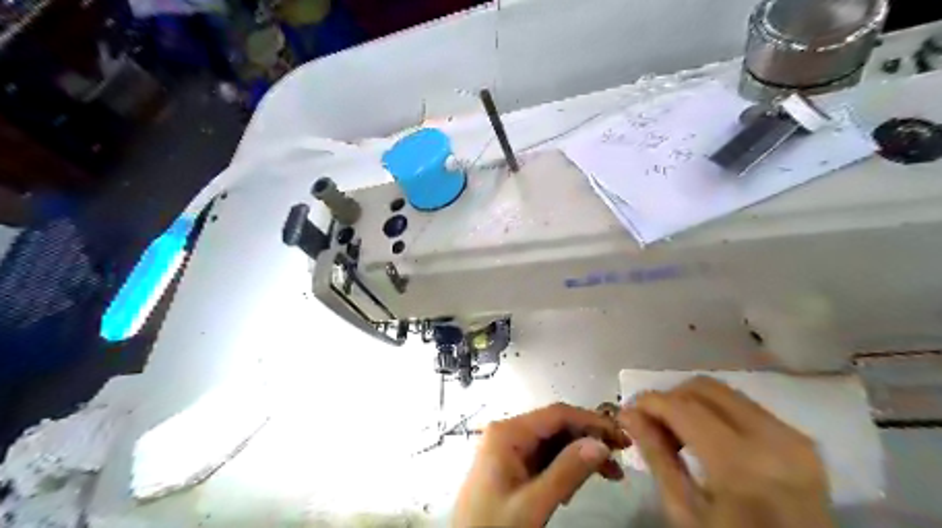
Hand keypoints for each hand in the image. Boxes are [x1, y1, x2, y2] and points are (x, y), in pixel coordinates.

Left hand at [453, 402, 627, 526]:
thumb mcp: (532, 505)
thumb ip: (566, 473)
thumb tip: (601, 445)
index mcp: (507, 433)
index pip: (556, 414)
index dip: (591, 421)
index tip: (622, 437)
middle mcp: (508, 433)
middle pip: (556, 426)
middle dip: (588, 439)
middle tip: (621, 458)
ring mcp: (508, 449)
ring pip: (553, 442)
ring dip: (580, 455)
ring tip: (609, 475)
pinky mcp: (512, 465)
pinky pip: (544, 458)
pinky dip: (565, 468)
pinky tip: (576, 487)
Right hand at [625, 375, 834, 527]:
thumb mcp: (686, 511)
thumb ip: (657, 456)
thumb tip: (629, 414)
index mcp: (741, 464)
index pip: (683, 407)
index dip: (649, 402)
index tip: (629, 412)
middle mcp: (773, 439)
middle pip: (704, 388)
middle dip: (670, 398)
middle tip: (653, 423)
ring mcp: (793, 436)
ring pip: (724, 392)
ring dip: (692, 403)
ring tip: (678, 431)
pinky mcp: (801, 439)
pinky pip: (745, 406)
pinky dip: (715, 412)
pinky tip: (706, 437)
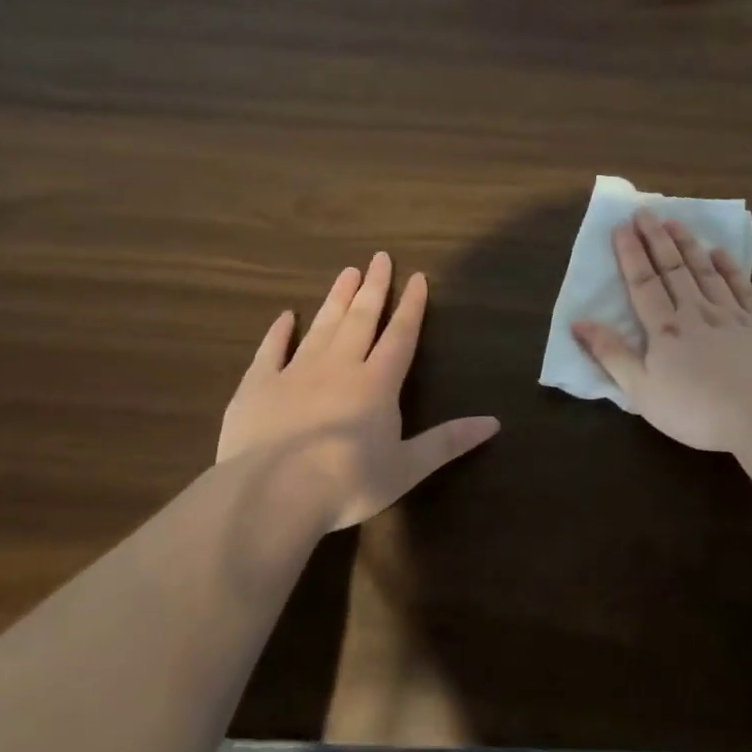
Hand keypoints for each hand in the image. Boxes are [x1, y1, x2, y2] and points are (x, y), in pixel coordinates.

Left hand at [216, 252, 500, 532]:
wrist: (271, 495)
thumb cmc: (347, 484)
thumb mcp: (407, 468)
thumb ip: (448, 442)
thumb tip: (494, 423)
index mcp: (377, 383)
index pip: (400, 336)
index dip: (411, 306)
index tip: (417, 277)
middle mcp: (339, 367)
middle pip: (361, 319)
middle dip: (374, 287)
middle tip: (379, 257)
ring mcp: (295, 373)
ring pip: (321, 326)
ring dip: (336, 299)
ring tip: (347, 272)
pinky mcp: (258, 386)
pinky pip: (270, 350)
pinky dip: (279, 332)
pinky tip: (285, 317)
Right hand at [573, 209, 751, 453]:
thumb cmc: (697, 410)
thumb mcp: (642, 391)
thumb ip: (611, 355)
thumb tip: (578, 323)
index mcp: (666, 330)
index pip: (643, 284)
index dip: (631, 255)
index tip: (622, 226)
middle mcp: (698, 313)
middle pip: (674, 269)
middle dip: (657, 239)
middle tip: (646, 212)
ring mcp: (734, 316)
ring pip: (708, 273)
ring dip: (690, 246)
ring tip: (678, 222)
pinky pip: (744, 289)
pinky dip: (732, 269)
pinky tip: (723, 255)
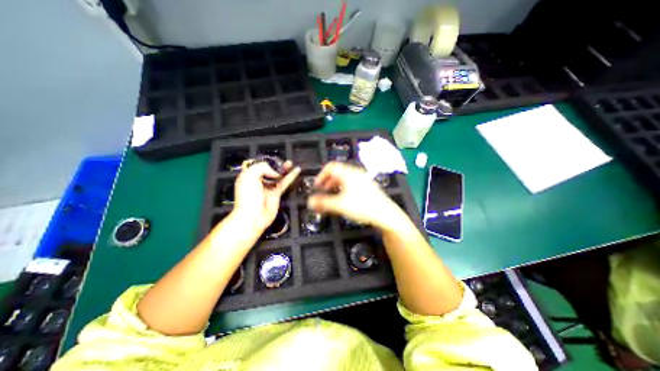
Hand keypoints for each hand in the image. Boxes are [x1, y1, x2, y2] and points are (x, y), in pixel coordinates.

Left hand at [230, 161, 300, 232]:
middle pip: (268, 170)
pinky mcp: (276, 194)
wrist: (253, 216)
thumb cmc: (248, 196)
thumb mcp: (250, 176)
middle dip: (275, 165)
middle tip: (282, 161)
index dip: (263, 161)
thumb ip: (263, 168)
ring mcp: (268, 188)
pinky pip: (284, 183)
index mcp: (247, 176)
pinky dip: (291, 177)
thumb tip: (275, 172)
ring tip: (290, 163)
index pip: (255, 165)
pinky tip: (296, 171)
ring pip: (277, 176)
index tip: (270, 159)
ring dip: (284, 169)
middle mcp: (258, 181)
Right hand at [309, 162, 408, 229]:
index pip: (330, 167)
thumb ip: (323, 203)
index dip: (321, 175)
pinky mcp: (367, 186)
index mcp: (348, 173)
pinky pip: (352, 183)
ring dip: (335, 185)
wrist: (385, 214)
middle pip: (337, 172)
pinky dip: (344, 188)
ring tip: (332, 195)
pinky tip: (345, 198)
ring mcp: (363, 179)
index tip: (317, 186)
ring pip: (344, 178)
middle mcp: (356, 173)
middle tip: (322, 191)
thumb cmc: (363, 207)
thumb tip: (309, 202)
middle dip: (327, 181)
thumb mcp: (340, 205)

=====

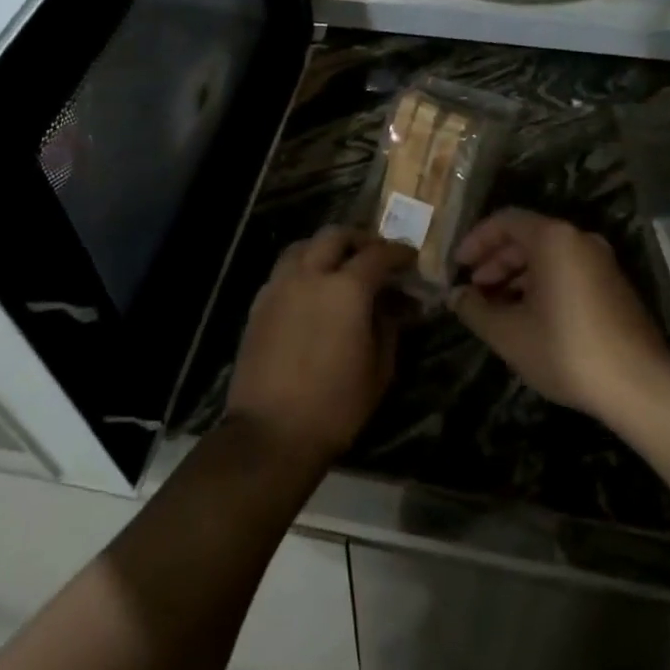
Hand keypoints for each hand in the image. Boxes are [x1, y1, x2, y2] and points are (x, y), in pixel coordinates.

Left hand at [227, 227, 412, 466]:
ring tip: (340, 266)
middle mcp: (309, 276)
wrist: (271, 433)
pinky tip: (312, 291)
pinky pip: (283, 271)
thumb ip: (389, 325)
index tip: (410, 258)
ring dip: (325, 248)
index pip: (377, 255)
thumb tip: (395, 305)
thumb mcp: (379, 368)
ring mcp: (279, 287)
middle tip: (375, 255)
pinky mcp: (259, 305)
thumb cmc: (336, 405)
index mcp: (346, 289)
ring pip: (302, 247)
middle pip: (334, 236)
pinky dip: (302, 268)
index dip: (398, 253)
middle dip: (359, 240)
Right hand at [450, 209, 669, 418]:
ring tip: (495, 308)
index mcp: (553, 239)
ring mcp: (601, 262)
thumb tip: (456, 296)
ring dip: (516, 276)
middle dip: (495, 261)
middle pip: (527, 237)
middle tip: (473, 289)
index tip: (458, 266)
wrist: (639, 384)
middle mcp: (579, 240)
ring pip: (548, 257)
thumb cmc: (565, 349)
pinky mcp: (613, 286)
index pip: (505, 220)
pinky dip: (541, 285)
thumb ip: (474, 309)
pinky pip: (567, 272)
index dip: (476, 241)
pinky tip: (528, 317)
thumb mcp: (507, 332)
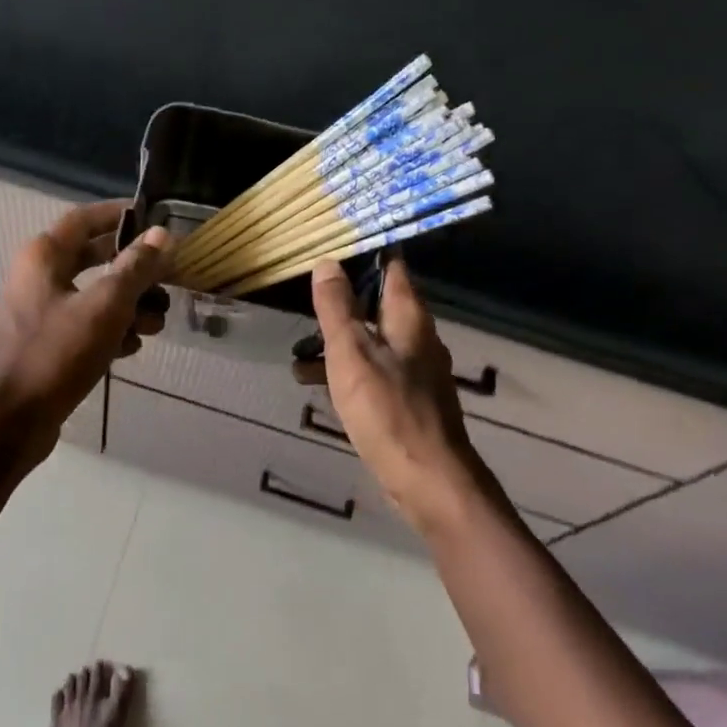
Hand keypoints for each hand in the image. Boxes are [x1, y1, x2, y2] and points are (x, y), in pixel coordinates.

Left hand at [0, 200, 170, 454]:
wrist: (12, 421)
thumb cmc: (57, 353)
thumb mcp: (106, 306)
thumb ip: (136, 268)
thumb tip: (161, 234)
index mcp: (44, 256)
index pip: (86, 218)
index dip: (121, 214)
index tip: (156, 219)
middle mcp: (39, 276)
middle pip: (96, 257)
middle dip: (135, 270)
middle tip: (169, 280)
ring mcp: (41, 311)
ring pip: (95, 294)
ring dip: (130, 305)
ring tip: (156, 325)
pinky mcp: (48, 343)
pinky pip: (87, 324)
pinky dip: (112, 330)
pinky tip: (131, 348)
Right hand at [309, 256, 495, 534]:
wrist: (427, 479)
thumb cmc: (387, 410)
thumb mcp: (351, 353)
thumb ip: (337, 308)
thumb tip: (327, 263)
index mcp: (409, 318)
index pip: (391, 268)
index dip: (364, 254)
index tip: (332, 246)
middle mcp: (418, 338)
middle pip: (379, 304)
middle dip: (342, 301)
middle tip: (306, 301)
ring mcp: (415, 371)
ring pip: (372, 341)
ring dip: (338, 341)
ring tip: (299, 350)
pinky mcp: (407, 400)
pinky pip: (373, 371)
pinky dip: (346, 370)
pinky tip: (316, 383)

=====

__Activity__: Could you restate word for word the lines above, from the one that contains "pinky dip: (344, 188)" through the one that contains "thumb mcp: (340, 205)", and no others?

__Output of the exercise__:
pinky dip: (344, 188)
ring tip: (332, 195)
pinky tip: (345, 198)
ring mcp: (363, 179)
index tip: (317, 186)
ring pip: (344, 178)
middle mcp: (356, 173)
middle tip: (322, 191)
thumb cmc: (363, 207)
thumb tip: (309, 202)
middle dip: (327, 181)
thumb mcp: (340, 205)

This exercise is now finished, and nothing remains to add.